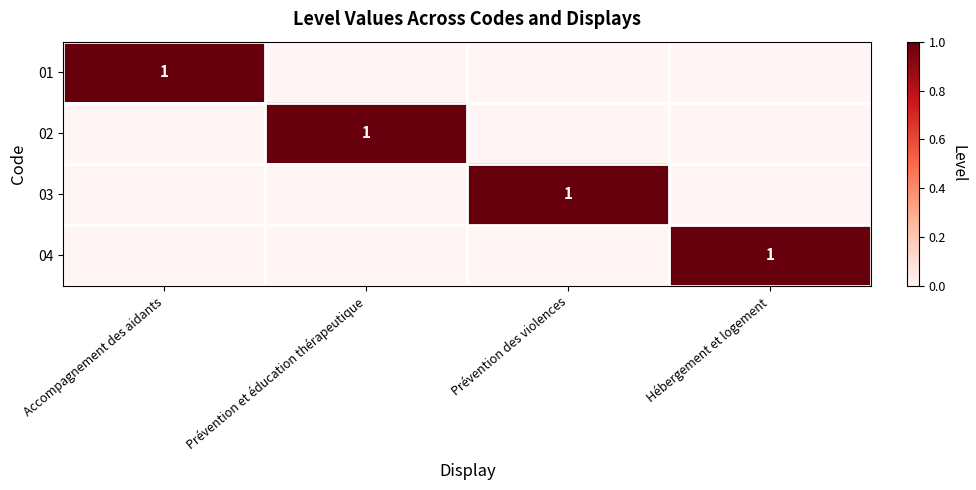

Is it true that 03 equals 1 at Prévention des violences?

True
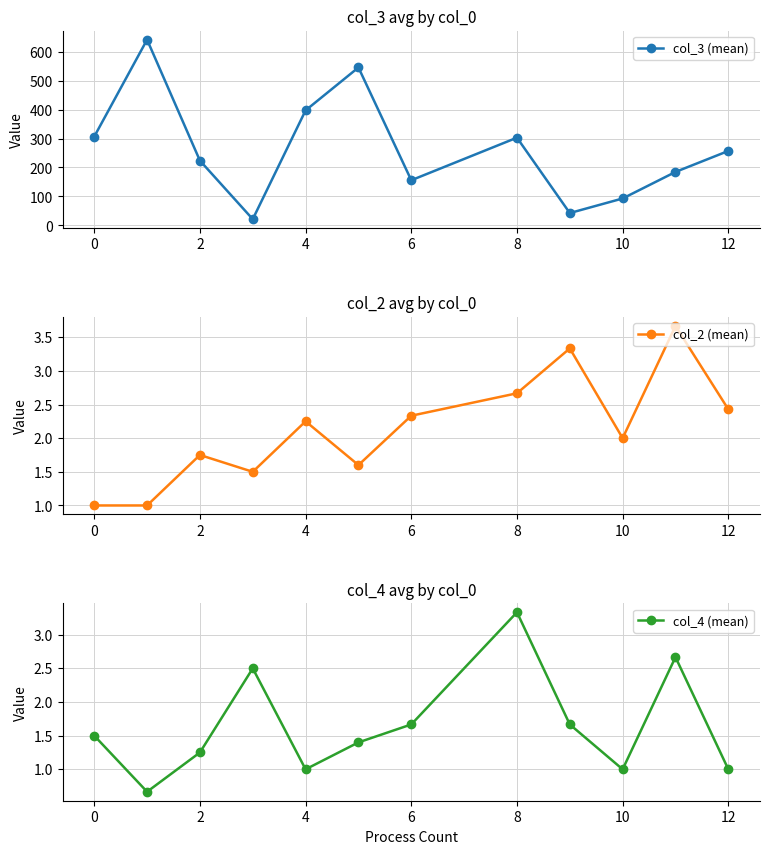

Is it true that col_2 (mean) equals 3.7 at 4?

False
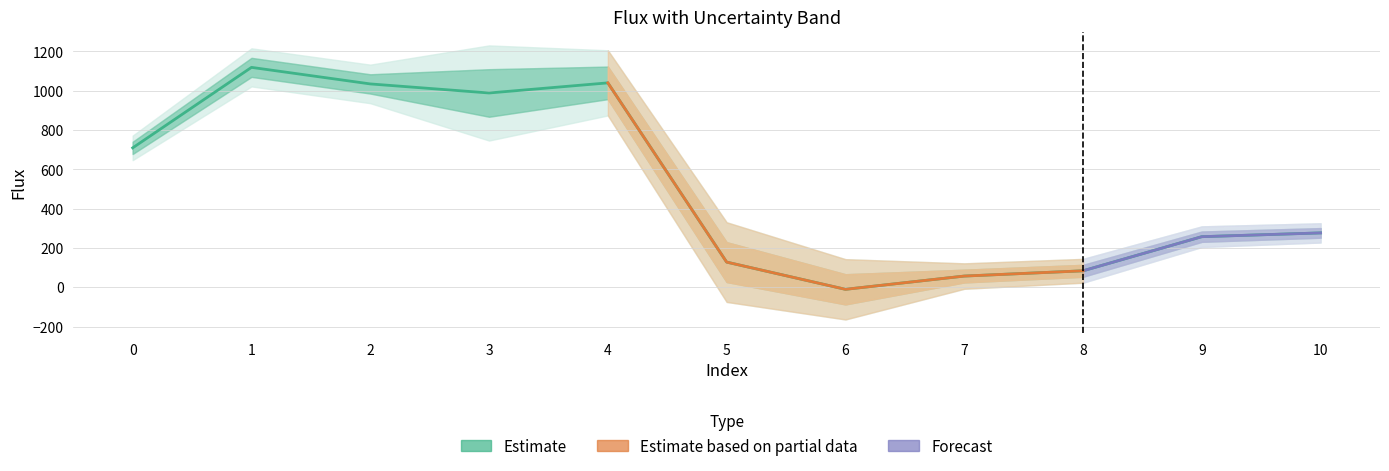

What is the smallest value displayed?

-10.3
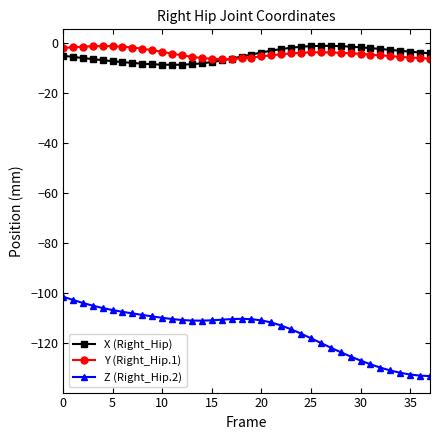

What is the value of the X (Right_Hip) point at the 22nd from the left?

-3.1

**YOUR TASK**:
Reproduce the records word for word, from the line containing "What is the smallest value displayed?" through the end of the records, both included. Leave the pictures out.

**EXERCISE OUTPUT**:
What is the smallest value displayed?

-10.3

What is the value of the X (Right_Hip) point at the 22nd from the left?

-3.1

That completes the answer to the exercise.